Involutions on moduli spaces of vector bundles and GIT quotients

TL;DR

This paper provides a new geometric description of the theta map for rank 2 vector bundles on hyperelliptic curves, linking it to GIT quotients and explicit projections, revealing a birational equivalence involving Kummer varieties.

Contribution

It introduces a novel fibration of the moduli space with fibers as GIT quotients and identifies the theta map's restriction with explicit osculating projections, advancing understanding of the moduli space structure.

Findings

Describes a fibration of the moduli space with GIT quotient fibers.

Identifies the theta map restriction with explicit osculating projections.

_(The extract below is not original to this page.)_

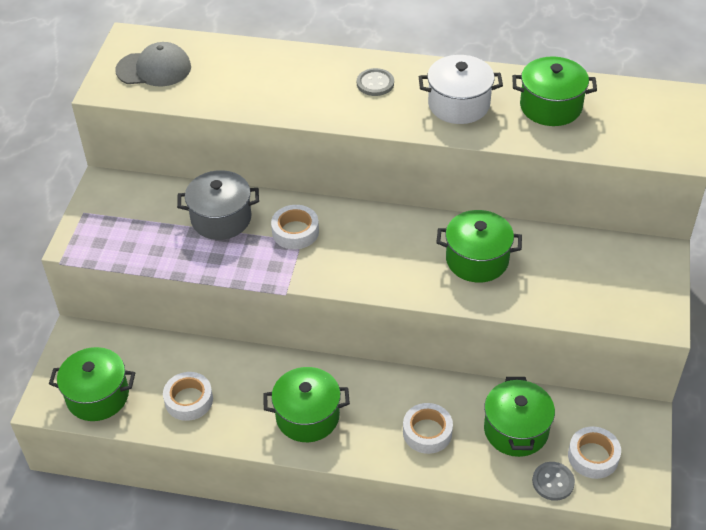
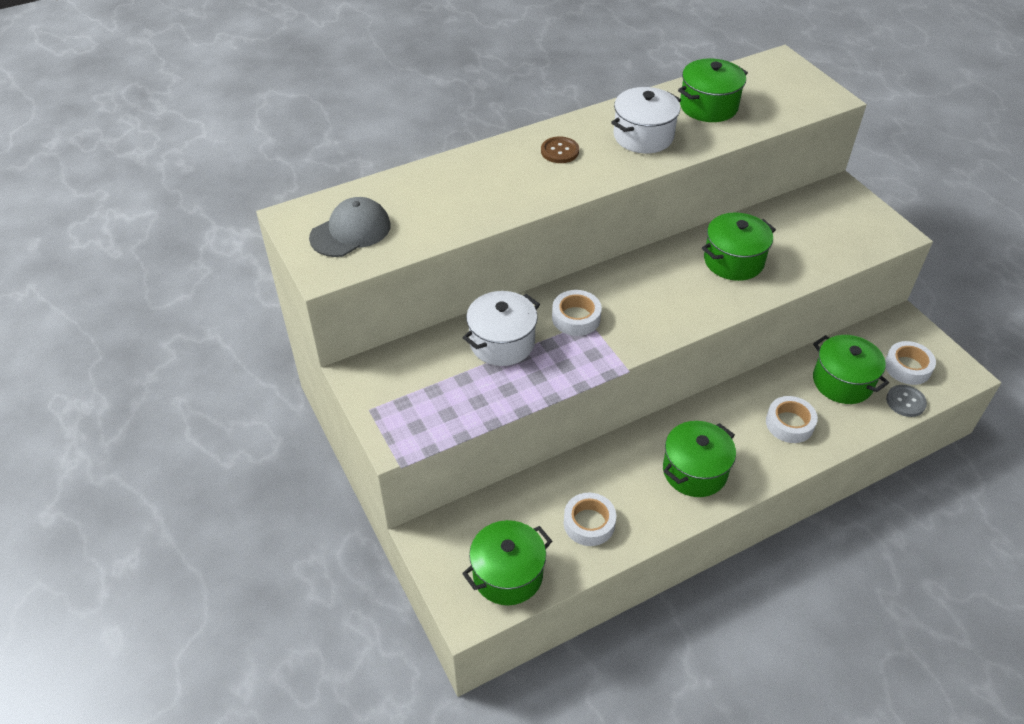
camera: 40 degrees left, 0 degrees up
(221, 218) = (502, 343): grey pot -> white pot
(375, 83) = (559, 151): grey button -> brown button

Establishes a birational equivalence involving the ramification locus and Kummer varieties.

Abstract

Let $C$ be a hyperelliptic curve of genus $g \geq 3$. We give a new description of the theta map for moduli spaces of rank 2 semistable vector bundles with trivial determinant. In orther to do this, we describe a fibration of (a birational model of) the moduli space, whose fibers are GIT quotients $(\mathbb{P}^1)^{2g}//\operatorname{PGL(2)}$. Then, we use recent results of Kumar to identify the restriction of the theta map to these GIT quotients with some explicit osculating projection. As a corollary of this construction, we obtain a birational equivalence between the ramification locus of the theta map and a fibration in Kummer $(g-1)$-varieties over $\mathbb{P}^g$.